Celebratory Narrative
Samuel Chell | Kenosha,, WI United States | 10/14/2005
(5 out of 5 stars)

"This is simply an enchanting musical experience--"program music," or a "tone poem," telling the story of the blues without the use of verbal narration. Art Farmer and Nick Travis, Brookmeyer and Urbie Green, Phil and Quill, and even bassist Milt Hinton are cast as characters who speak (on their instruments, of course) during a journey that reaches its climax with the definitive, authoritative storytelling of master raconteur Al Cohn, whose assured solo is both capstone and closure for the musical odyssey.
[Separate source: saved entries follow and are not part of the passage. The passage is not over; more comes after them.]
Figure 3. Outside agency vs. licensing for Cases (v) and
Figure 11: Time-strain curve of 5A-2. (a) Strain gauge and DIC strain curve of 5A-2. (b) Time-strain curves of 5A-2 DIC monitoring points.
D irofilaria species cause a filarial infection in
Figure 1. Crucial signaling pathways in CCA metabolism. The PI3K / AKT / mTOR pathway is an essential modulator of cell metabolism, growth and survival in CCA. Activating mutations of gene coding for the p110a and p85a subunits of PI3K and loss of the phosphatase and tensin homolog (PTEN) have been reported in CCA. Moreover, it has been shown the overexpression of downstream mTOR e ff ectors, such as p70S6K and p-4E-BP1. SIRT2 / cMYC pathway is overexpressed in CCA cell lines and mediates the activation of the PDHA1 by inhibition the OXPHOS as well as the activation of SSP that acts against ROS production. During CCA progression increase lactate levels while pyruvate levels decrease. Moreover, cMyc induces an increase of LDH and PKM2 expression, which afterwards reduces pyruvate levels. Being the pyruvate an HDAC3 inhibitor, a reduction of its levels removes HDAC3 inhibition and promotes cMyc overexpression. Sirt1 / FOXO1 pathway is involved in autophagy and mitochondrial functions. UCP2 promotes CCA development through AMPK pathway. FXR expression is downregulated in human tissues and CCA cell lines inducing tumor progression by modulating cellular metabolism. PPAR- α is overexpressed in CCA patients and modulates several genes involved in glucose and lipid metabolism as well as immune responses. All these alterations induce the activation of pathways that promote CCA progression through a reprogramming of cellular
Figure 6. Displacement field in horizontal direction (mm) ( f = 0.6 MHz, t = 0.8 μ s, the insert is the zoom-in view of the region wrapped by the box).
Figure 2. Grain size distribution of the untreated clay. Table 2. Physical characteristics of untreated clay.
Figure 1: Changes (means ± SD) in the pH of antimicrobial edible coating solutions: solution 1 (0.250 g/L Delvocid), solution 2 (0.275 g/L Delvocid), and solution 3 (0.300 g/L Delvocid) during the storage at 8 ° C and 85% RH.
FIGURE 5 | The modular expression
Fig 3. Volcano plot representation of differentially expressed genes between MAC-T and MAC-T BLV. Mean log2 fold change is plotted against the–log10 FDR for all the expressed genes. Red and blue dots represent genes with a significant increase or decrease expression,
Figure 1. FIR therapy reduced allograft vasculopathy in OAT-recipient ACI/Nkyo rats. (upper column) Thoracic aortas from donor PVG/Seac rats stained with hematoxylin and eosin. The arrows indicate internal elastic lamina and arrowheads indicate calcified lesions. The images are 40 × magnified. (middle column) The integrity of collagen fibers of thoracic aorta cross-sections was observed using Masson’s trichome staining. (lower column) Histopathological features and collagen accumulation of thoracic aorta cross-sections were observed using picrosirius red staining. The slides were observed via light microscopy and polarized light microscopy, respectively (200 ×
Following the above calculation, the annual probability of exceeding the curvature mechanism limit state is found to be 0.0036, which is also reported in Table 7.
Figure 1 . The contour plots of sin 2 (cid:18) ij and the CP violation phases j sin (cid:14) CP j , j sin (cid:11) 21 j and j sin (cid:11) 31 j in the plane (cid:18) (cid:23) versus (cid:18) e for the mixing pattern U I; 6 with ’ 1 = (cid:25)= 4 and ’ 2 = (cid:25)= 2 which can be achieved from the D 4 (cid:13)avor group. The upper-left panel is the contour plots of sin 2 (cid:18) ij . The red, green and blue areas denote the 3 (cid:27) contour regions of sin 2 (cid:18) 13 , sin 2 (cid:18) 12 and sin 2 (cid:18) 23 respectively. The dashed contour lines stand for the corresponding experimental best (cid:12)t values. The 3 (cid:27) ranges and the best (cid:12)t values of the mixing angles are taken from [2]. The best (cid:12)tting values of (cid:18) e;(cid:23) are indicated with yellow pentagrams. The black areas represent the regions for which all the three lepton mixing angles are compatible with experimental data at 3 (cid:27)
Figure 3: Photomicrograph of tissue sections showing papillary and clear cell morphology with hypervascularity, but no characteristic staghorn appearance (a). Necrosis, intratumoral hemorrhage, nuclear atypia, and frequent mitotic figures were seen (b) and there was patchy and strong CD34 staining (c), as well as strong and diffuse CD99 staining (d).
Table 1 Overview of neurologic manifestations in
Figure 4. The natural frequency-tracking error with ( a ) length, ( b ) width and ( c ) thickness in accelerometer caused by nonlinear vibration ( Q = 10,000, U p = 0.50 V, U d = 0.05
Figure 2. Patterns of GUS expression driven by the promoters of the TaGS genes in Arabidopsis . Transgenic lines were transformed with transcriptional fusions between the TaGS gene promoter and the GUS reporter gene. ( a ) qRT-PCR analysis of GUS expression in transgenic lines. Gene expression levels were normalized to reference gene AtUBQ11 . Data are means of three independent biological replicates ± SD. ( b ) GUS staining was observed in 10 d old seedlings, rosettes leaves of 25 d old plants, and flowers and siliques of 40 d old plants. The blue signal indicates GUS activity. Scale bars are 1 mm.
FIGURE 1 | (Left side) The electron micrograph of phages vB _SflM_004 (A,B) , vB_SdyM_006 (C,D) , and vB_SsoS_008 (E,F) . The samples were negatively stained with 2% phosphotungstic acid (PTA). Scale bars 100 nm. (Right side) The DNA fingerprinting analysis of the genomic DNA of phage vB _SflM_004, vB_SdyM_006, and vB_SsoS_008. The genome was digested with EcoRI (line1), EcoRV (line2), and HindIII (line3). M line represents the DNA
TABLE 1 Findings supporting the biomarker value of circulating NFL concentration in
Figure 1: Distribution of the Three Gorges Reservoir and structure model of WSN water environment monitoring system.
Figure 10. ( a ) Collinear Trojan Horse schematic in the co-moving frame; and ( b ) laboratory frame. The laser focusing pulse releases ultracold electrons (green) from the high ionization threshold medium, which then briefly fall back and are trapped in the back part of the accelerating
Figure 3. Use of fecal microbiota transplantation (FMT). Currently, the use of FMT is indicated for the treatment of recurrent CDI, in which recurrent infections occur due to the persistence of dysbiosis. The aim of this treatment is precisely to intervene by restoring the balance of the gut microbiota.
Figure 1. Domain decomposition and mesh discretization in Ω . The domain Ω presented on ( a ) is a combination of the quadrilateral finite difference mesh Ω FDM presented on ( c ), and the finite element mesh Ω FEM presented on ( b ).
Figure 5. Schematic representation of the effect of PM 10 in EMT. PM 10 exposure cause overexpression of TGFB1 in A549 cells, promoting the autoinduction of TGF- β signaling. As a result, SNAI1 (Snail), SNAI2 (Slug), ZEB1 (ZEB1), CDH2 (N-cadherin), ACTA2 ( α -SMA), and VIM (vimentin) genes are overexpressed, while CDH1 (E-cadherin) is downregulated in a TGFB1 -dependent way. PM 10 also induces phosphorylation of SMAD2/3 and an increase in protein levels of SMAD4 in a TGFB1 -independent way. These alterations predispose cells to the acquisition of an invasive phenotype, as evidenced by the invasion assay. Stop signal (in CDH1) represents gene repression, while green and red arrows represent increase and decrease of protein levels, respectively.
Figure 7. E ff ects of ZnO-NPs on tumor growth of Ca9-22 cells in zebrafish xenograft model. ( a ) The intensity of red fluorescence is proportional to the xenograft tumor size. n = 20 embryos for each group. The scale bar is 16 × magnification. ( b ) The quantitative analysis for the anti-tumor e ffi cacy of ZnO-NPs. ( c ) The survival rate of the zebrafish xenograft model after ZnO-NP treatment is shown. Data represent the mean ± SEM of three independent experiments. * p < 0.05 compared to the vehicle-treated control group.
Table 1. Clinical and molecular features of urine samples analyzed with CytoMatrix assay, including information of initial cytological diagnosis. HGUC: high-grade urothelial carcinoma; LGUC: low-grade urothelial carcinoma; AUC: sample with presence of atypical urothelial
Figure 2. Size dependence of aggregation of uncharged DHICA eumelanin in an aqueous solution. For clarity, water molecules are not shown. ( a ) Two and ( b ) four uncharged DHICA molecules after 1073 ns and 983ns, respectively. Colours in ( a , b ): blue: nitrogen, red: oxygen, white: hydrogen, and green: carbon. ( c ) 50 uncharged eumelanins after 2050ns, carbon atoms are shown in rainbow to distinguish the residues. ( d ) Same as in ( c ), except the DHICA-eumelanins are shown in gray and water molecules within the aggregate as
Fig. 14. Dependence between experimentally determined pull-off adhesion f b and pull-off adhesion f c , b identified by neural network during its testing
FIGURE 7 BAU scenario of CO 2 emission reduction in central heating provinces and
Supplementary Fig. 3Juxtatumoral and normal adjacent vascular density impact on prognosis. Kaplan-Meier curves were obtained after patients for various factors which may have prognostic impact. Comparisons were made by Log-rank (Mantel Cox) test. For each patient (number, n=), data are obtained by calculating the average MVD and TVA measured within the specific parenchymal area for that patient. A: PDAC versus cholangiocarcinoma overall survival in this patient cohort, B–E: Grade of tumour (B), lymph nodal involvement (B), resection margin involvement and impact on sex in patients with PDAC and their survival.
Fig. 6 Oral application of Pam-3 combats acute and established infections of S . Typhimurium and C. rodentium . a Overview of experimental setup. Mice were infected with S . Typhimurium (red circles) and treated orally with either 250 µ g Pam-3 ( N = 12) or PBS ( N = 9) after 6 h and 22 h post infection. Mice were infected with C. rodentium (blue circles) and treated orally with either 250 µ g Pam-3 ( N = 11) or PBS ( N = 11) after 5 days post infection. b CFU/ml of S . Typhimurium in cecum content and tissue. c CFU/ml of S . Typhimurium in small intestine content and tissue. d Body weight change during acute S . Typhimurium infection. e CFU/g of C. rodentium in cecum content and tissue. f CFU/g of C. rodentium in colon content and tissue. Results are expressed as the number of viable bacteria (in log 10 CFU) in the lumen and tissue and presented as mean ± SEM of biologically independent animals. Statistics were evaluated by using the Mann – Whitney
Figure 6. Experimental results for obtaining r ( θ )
But the real star is Manny Albam. Not only does he allow optimal solo space for the storytellers but he manages to make the strings swing and to provide each of the four movements with infectious riffs that cohere into memorable ensemble statements. Even without the benefit of musical narrative, the suite satisfies as a whole because of the integrity of each movement and the carefully controlled pacing to a grand finale.



Admittedly, some present-day listeners are likely to find the work problematic--due to the inclusion of a string section and the use of so many white musicians as well as the apparent exclusion of African-American history. But the listener is reminded to review the work's title: tune out the political noise of the head and heed the responses of the heart and feet."